---- Supplied material

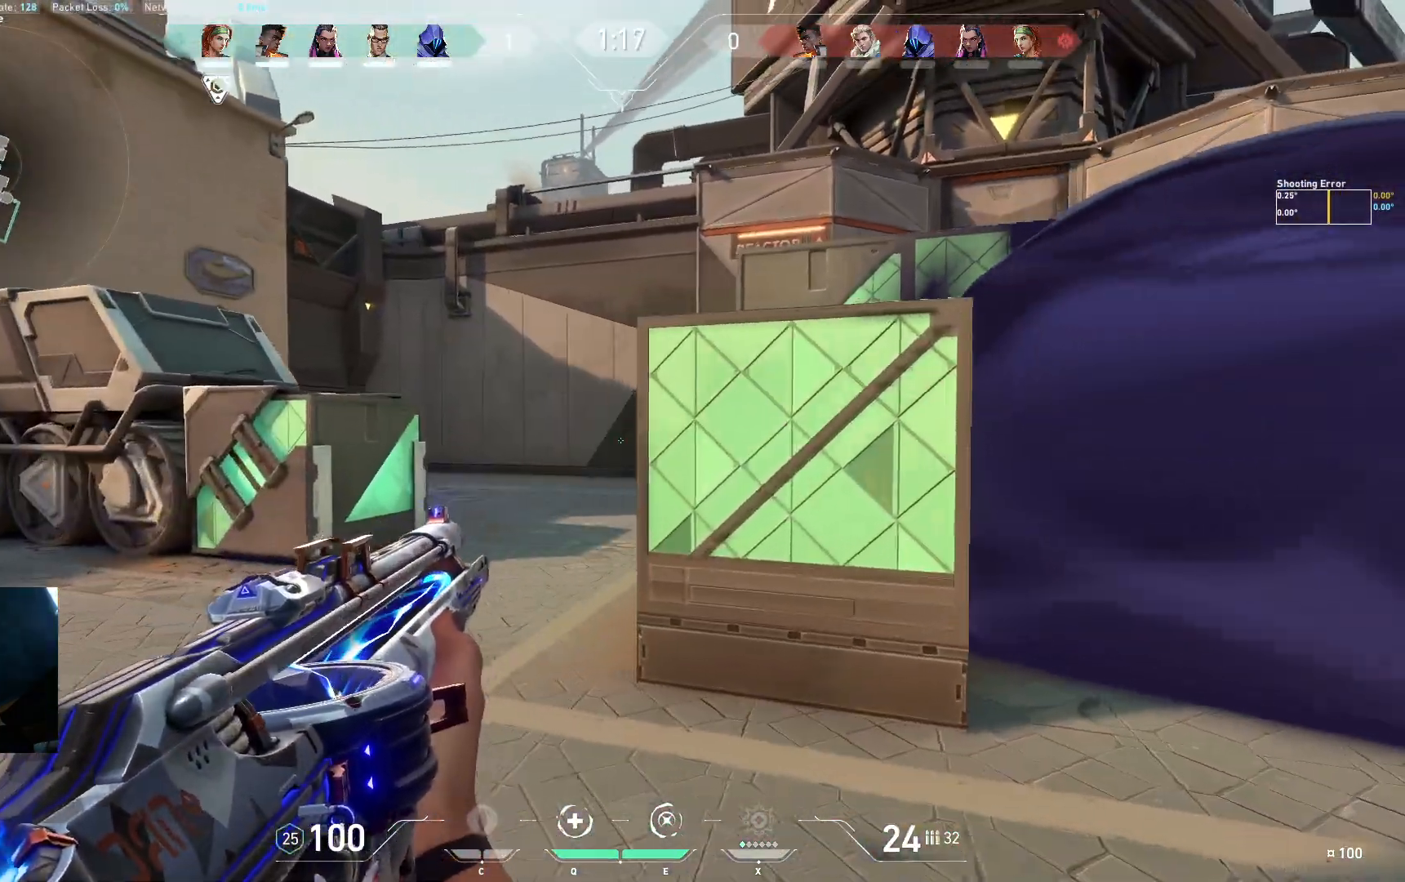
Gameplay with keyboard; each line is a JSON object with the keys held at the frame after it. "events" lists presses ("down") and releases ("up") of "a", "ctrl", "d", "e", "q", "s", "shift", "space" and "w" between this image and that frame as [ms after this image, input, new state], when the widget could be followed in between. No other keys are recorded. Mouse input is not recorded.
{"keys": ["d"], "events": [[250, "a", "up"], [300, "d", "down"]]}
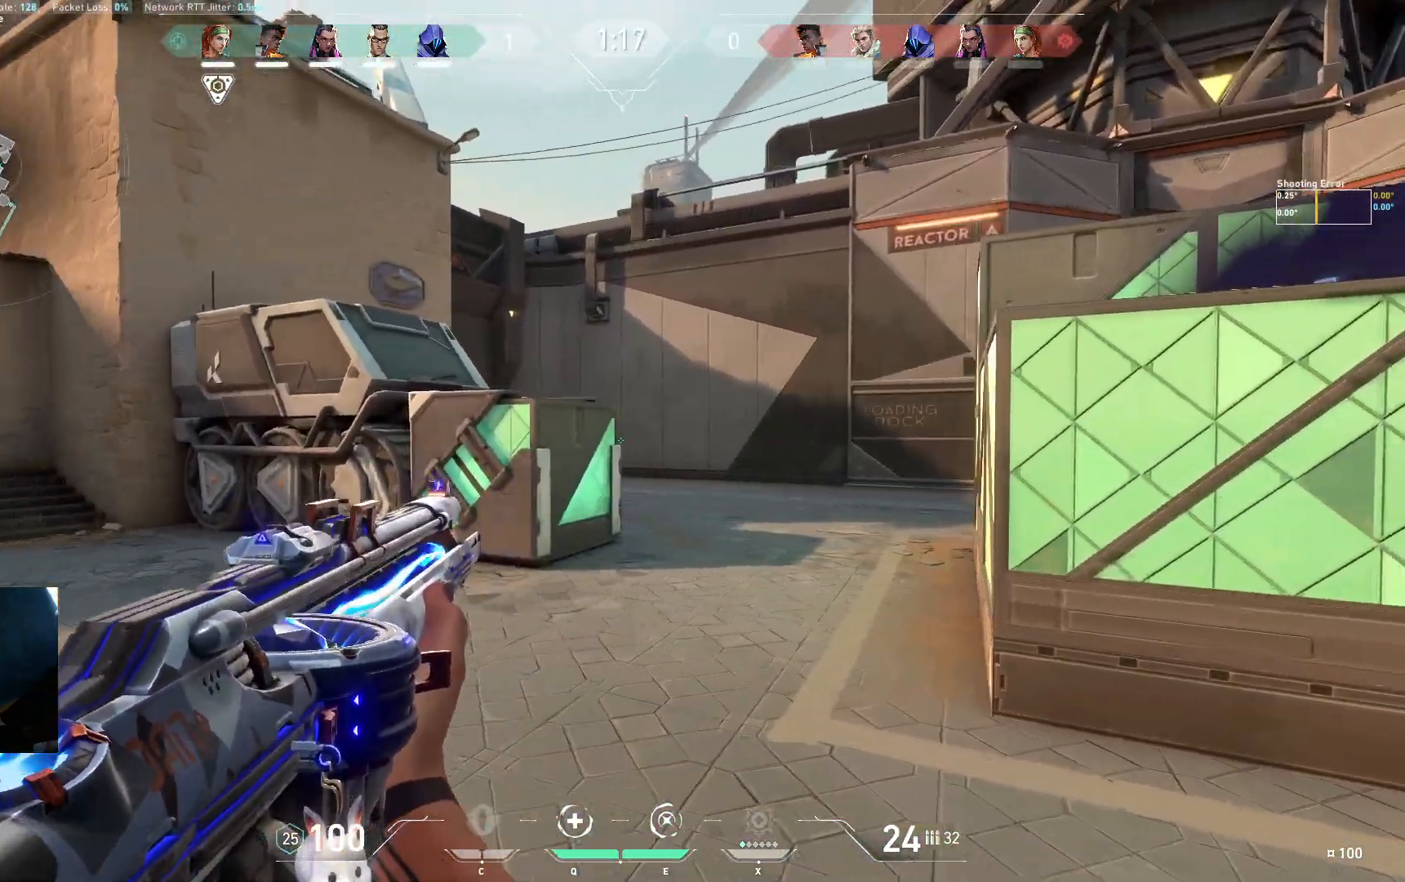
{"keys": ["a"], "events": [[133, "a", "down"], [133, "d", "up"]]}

--------

**What is required:** Print the preceding material over again exactly. Please leave the pictures out.

**Output below:**
Gameplay with keyboard; each line is a JSON object with the keys held at the frame after it. "events" lists presses ("down") and releases ("up") of "a", "ctrl", "d", "e", "q", "s", "shift", "space" and "w" between this image and that frame as [ms after this image, input, new state], when the widget could be followed in between. No other keys are recorded. Mouse input is not recorded.
{"keys": ["d"], "events": [[250, "a", "up"], [300, "d", "down"]]}
{"keys": ["a"], "events": [[133, "a", "down"], [133, "d", "up"]]}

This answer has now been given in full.